John chuckled. “Rich people?”
“Super rich people,” Solomon quipped. Everyone laughed.
“Well, he was one of us,” John said. “But I knew him mostly from the charity circuit. And, of course, he found a few pieces for me. Including one very special piece. Something nobody could find.”
“His specialty,” Solomon said. “What did he get you?”
“You already know,” Marjory said.
The assistant arrived with the coffee, leaving it in front of Solomon and then leaving. “The Manet,” Solomon said. “Went missing in the war.”
“He said he surprised himself with that one,” John recounted.
“In fact, I picked it out half-randomly from a book about lost art at a gala for the Met,” Marjory said. “I called it a bit of a challenge.”
“And it surprised him because it was not a challenge at all,” John continued. “He said he found it through entirely legitimate means. And it was not on the market — which simply meant we had to pay double what it was worth, and a very, very healthy commission to your father to convince the person to sell.”
Solomon laughed. “That probably means he did in fact find it, the buyer sold it to him, and he sold it to you. He probably made four or five times what he paid for it.”
John and Marjory laughed. “Worth every penny,” John said. “It’s worth ten times what we paid for it now.”
“I don’t doubt it,” Solomon said.
“How was his, what did he call it, dear?” Marjory said.
“His life’s mission,” John said.
“How was it? How many did he find?” Marjory said. “Before…”
“He died?” Solomon said. John and Marjory nodded. “Three,” Solomon said.
John and Marjory were crestfallen. “Oh,” John said
, looking at Marjory. “We had hoped it would have been more.” He looked at George. “For your benefit, George, Sol’s father … oh, Sol, can I tell the story?”
“Go ahead.”
“Sol’s grandfather, I suppose?” Solomon nodded. John continued, “He escaped from Germany — escaped the Nazis. But not before they had looted almost his entire family’s personal collection of art. And they had some masterful pieces, simply irreplaceable. Worth hundreds of millions today. But Sol’s father talked about these eighteen — out of everything they had and lost, these eighteen pieces that his father went to find. The grandfather found one in his lifetime as they reopened their family business, to tremendous success, in New York. And when he died, the grandfather, Sol’s father continued looking for the pieces. So he found three? Or the family had three?”
“We only had three of the eighteen,” Solomon confirmed.
“And where are they now?” Marjory asked.
“Liquidated,” Solomon said. “To pay the estate taxes for my father.”
“That’s a tragedy,” John said.
“Thanks,” Solomon said, leaning forward. “But I’m not here to talk art, am I?”
“No,” John said. “Of course not. Marjory and I, well, we want you to know we did not take anything you said about our son personally.”
“We understood,” Marjory said, “that you were just doing your job.”

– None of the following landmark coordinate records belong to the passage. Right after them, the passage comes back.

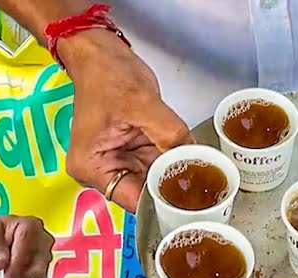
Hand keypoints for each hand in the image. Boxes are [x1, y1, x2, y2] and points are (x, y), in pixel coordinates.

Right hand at [56, 30, 192, 210]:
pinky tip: (193, 161)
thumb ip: (169, 134)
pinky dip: (175, 161)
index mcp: (92, 168)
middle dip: (173, 190)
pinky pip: (159, 163)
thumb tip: (193, 158)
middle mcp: (102, 171)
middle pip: (145, 193)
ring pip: (156, 180)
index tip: (190, 204)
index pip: (133, 201)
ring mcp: (120, 161)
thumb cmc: (105, 75)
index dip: (162, 203)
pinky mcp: (134, 150)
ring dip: (177, 175)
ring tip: (203, 175)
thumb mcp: (140, 104)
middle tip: (204, 190)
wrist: (100, 53)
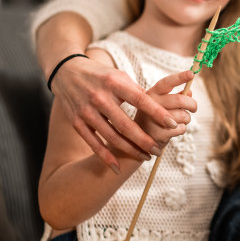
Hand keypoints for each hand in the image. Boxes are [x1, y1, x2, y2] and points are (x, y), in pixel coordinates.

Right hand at [50, 56, 180, 169]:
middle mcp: (99, 98)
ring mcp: (86, 111)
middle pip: (126, 124)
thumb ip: (137, 92)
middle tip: (159, 151)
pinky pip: (93, 143)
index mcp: (114, 83)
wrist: (67, 73)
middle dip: (144, 140)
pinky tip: (117, 168)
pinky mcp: (76, 122)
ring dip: (130, 150)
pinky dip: (106, 157)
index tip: (173, 123)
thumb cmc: (102, 76)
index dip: (157, 113)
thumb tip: (159, 107)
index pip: (140, 100)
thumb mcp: (120, 76)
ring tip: (146, 157)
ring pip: (112, 137)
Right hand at [135, 70, 197, 146]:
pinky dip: (182, 130)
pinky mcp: (157, 133)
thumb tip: (190, 91)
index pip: (167, 82)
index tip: (192, 73)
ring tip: (179, 122)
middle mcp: (150, 104)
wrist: (138, 142)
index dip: (180, 78)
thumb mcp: (161, 105)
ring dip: (187, 119)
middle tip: (194, 108)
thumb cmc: (154, 119)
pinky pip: (181, 128)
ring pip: (183, 115)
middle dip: (192, 104)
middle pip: (180, 100)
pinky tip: (173, 131)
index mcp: (152, 93)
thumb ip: (176, 97)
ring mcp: (152, 119)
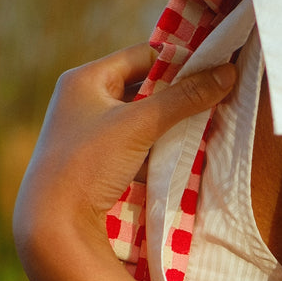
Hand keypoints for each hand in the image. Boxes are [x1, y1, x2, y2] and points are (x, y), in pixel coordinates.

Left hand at [13, 44, 236, 251]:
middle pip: (142, 88)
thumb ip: (184, 98)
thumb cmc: (89, 164)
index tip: (210, 75)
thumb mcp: (140, 125)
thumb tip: (227, 72)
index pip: (142, 56)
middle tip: (210, 104)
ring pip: (140, 120)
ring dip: (167, 126)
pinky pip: (133, 146)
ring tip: (198, 131)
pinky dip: (154, 149)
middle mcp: (82, 101)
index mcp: (84, 79)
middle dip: (175, 98)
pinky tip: (175, 158)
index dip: (177, 63)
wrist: (54, 224)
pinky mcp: (94, 164)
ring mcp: (87, 134)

“Why am I here?” Solomon asked.
John took Marjory’s hand. “Justin has run away,” John said. Marjory’s eyes glistened.
“When?” Solomon asked.
“Yesterday,” John said.
“That’s not really long enough to determine that he has run away. Could just be drunk at some girl’s house.”

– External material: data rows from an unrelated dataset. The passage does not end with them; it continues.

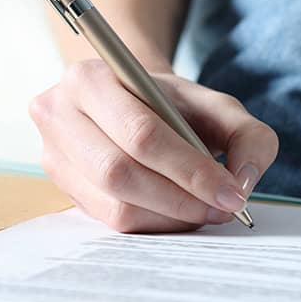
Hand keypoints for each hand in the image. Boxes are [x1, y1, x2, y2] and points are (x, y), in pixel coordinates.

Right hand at [30, 60, 278, 232]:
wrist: (132, 101)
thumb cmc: (174, 103)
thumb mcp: (218, 105)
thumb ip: (248, 136)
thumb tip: (244, 181)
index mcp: (90, 78)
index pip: (141, 133)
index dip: (190, 169)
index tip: (232, 193)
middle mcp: (58, 113)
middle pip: (121, 172)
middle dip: (181, 198)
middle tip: (223, 208)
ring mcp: (52, 154)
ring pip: (115, 204)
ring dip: (169, 216)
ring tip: (206, 211)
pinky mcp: (61, 187)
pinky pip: (109, 220)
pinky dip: (153, 223)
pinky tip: (179, 213)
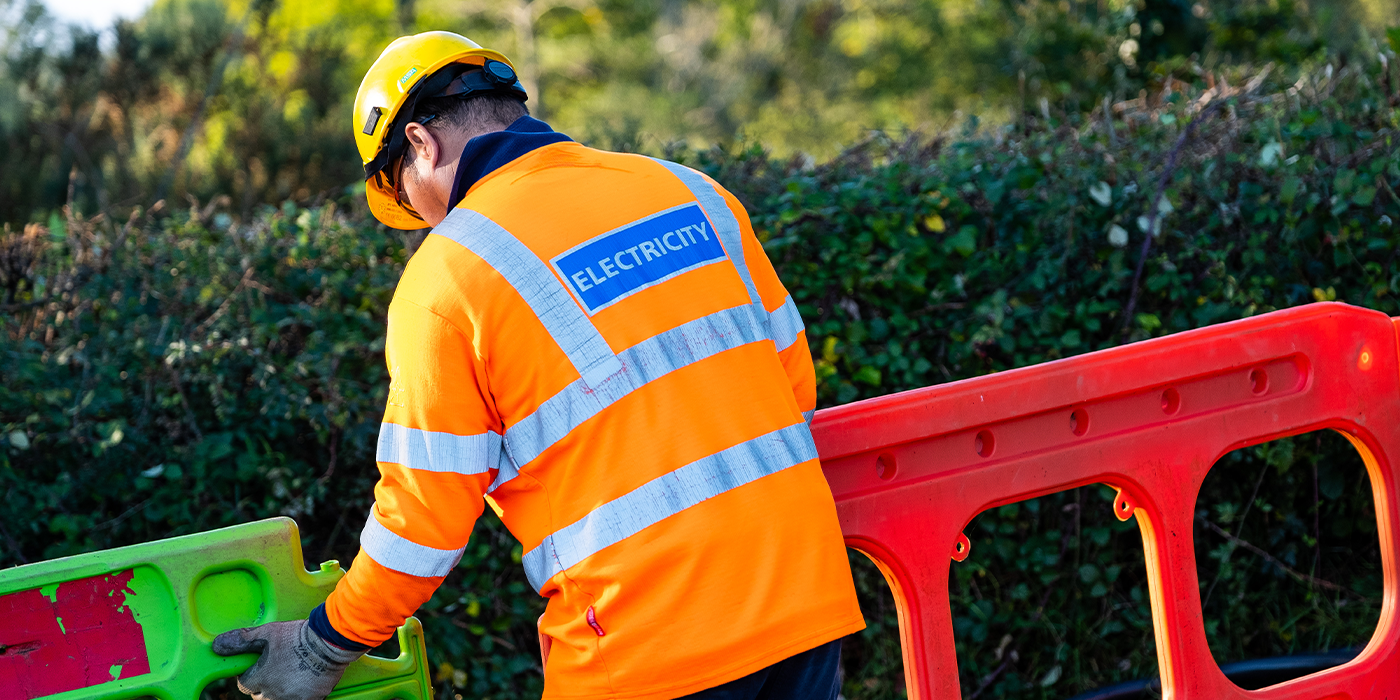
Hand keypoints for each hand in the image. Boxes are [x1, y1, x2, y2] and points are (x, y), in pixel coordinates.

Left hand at [212, 619, 364, 699]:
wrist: (329, 643)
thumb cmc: (298, 637)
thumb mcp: (268, 633)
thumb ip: (242, 640)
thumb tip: (217, 645)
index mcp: (261, 678)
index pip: (244, 685)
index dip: (249, 676)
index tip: (256, 668)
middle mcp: (273, 693)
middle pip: (259, 697)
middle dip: (262, 687)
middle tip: (272, 673)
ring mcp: (291, 698)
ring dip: (277, 693)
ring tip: (286, 679)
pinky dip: (296, 695)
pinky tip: (301, 682)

“He left us this,” John said, sliding a USB key in a plastic bag over to Solomon. “It has taken us a week to figure out what was on it.”
Solomon knew what this meant. George took out a tablet and played the now familiar visualization of the weird shrieking audio sounds from the video clip on the USB key. It was a simple sentence written in pictograms and Greek letters. “I am Psycho,” Solomon read out loud. “Not unusual for a teenager. Maybe agitated by the process.”